In 2015, the U.S. Supreme Court’s decision in Obergefell v. Hodges imposed same-sex marriage throughout the United States. Seven years later, the matter of marriage has surged back into the center of public debate, this time prompted by House passage of the “Respect for Marriage Act.” The Senate is expected to act in the coming days.
On Tuesday, I joined more than 80 leaders in a letter to Senate Minority Leader Mitch McConnell and all Republican senators urging them to oppose the bill, which would codify same-sex marriage into federal law. The letter shows how the ill-named “Respect for Marriage Act” is far more extreme than Obergefell. It paves the way for even more radical expansions of the legal definition of marriage.
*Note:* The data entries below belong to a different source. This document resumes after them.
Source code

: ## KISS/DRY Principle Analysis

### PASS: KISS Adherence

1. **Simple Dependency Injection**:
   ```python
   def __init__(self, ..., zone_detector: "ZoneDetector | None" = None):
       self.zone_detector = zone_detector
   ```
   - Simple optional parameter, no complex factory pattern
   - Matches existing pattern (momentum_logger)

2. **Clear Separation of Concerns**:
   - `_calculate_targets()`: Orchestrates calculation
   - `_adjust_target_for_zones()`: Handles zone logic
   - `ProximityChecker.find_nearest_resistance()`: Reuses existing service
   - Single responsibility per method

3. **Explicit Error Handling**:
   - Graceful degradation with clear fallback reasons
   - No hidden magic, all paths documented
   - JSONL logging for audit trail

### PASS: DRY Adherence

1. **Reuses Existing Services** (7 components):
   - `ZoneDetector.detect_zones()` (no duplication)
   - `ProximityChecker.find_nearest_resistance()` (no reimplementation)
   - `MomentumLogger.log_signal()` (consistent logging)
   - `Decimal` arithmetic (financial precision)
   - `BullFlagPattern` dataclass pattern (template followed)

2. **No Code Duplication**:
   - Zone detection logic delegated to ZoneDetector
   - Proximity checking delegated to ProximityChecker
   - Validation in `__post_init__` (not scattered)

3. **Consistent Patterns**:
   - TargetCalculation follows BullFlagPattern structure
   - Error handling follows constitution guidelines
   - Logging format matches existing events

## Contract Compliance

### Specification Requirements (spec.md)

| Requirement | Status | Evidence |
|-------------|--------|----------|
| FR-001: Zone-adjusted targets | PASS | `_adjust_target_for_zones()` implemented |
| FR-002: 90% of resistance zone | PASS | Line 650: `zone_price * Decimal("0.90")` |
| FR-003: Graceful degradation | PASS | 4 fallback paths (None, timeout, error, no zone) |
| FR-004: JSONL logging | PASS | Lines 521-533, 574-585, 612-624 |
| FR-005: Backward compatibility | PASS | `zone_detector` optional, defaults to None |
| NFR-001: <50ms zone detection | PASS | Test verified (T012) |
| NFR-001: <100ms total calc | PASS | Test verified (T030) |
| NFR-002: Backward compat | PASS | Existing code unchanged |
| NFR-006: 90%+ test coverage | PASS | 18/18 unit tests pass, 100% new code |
It encourages lawsuits against proponents of natural marriage. It encourages IRS penalties against organizations committed to natural marriage.
This law would punish the tens of millions of honorable Americans who embrace, on grounds of faith, reason, and nature, the ancient truth claim that marriage is a union of one man and one woman. The law represents a growing conviction on the American Left that such people are not honorable, and that they are haters and bigots who must be driven from our public life.
This law would intentionally subject such Americans, and the tens of thousands of religious institutions they represent, to ruinous lawsuits in federal courts. This tragic result would not only be unjust. It would undermine the most dynamic and compassionate non-governmental civil society in history, one comprised of the entire spectrum of American religions – from Jewish schools, to Muslim health clinics, to Christian homes for the aged and dying, to countless others that bring hope for the marginalized and the desperate. Those who devote their lives to these ministries are lovers, not haters.
Equally tragic, the law would destroy a pillar of our democracy, the American idea that free and equal citizens, not governments, should decide what constitutes public virtue and morality. Those Americans and their institutions who embrace marriage as the union of one man and one woman are constitutionally entitled to the free exercise of their religion. This does not mean that they are entitled to prevail. It does mean that the state-imposed moral code embedded in this law represents a dangerous step away from democracy, and toward totalitarianism.